I removed the names of the parties involved, as well as their contact info, as I don’t want to be responsible for a lawsuit (that would be bad). I just want this to be a good reminder that all things take time. Not every hit will be a homerun, but I’ve seen homeruns hit before so I know they’re possible. I also want to make mention that by no means is this a “I’ll show you” moment to the agent. I would hope that anyone reading this will be encouraged to keep moving forward because I’m sure I’ll get more of these rejection letters in the future. I can only hope that they’ll be as cordial as this one was. Nobody likes being told their idea is crap. That could require some counseling. In some ways, it feels like I lost my prom date. Which is fine because there are plenty of fish in the sea. Interestingly enough, the book I’m soliciting is about being single (a larger dose of irony, if I do say so).

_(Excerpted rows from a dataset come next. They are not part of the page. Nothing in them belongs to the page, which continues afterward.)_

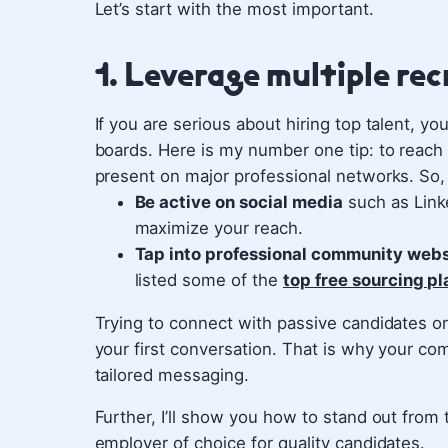
Let’s start with the most important.
1. Leverage multiple re
If you are serious about hiring top talent, yo
boards. Here is my number one tip: to reach
present on major professional networks. So,
Be active on social media
such as Linke
maximize your reach.
Tap into professional community webs
listed some of the
top free sourcing pl
Trying to connect with passive candidates on 
your first conversation. That is why your com
tailored messaging.
Further, I’ll show you how to stand out fro
employer of choice for quality candidates.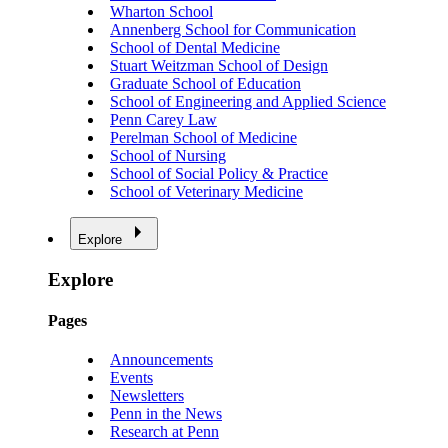
Wharton School
Annenberg School for Communication
School of Dental Medicine
Stuart Weitzman School of Design
Graduate School of Education
School of Engineering and Applied Science
Penn Carey Law
Perelman School of Medicine
School of Nursing
School of Social Policy & Practice
School of Veterinary Medicine
Explore
Explore
Pages
Announcements
Events
Newsletters
Penn in the News
Research at Penn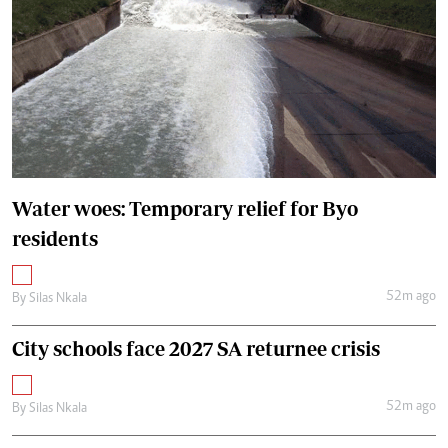
Water woes: Temporary relief for Byo
residents
52m ago
By
Silas Nkala
City schools face 2027 SA returnee crisis
52m ago
By
Silas Nkala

So to wrap up, this is the new journey I’m on; a road to representation and more publications. A friend of mine recently told me that every failed attempt is another step towards inevitable success. That’s a great way to survey the landscape of one’s own life. We usually hear about the success stories and momentary triumphs, but we easily forget how many missed shots there were in the lead up to that final breakthrough. This letter, marked up with my notes and my thoughts, is just one of those stories. From here, I’ll just need to keep stepping and see where it goes from there.